Bellhousing looks like it was used because it was cheap/free/came with the swap parts.  That or a Mustang bell would have interfered with a non-Mustang exhaust.  Looks like the exhaust goes right through where a cable bracket should reside.

 

It's certainly not meant for that fork, looking at the way they attacked the hole with metal eating tools.  (Which, incidentally, negates an SFI rating, not that it really matters for this purpose)

Racebrick
Racebrick New Reader
8/26/20 11:26 p.m.

In reply to MrRobogoat (Forum Supporter) :

I'm in the middle of doing some Volvo clutch pedal shenanigans myself.
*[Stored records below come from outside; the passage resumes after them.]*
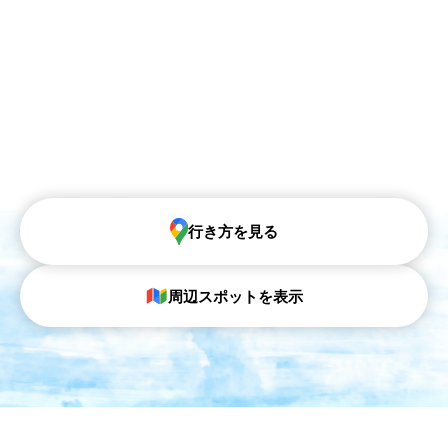
行き方を見る
周辺スポットを表示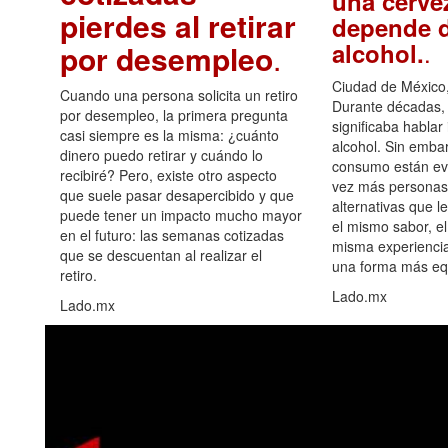
una cerve
pierdes al retirar
depende d
.
alcohol.
por desempleo
.
Ciudad de México,
Cuando una persona solicita un retiro
Durante décadas, 
por desempleo, la primera pregunta
significaba hablar
casi siempre es la misma: ¿cuánto
alcohol. Sin embar
dinero puedo retirar y cuándo lo
consumo están ev
recibiré? Pero, existe otro aspecto
vez más personas
que suele pasar desapercibido y que
alternativas que l
puede tener un impacto mucho mayor
el mismo sabor, el
en el futuro: las semanas cotizadas
misma experiencia
que se descuentan al realizar el
una forma más equ
retiro.
Lado.mx
Lado.mx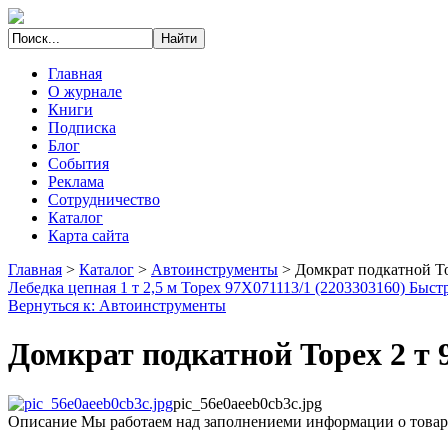
Главная
О журнале
Книги
Подписка
Блог
События
Реклама
Сотрудничество
Каталог
Карта сайта
Главная
>
Каталог
>
Автоинструменты
>
Домкрат подкатной To
Лебедка цепная 1 т 2,5 м Topex 97X071
113/1 (2203303160) Быст
Вернуться к: Автоинструменты
Домкрат подкатной Topex 2 т 
pic_56e0aeeb0cb3c.jpg
Описание
Мы работаем над заполнениеми информации о товар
I would like to see the pics of the pedal setup, since I might be able to help if it is a 240 pedal. I think I have figured out making most of the parts one would need to add a clutch pedal, or switch to hydro.

MrRobogoat (Forum Supporter)
MrRobogoat (Forum Supporter) New Reader
8/30/20 12:53 a.m.

Here's a bunch of pictures of the pedal today. The 240 (?) pedal is on the right. I added another chunk of metal onto the side of the fabricobbled pedal today to actuate the clutch switch.

Here's the 240 pedal on top showing how its arm is too short compared to the fabricobbled pedal.

In this one I tried to line up the left hand edge of the pivot to shows the differences.

In this one I lined up the actual pedal arms to show the difference in alignment. The 240 works better with the other pedals, but the fabricated one works better with the hacked opening in the firewall for the cable.

So there's that. I may sell this pedal, or cut it up to work with the hydro setup -- but the 740 master cylinders are ~$100, so using the Miata pedal + Toyota MC is more appealing.

On the other end of the cable, I definitely have room to make a little bracket to hold the clutch cable more in line with the fork. I took measurements for it, but I need to acquire a 5/8" hold to but the cable end in.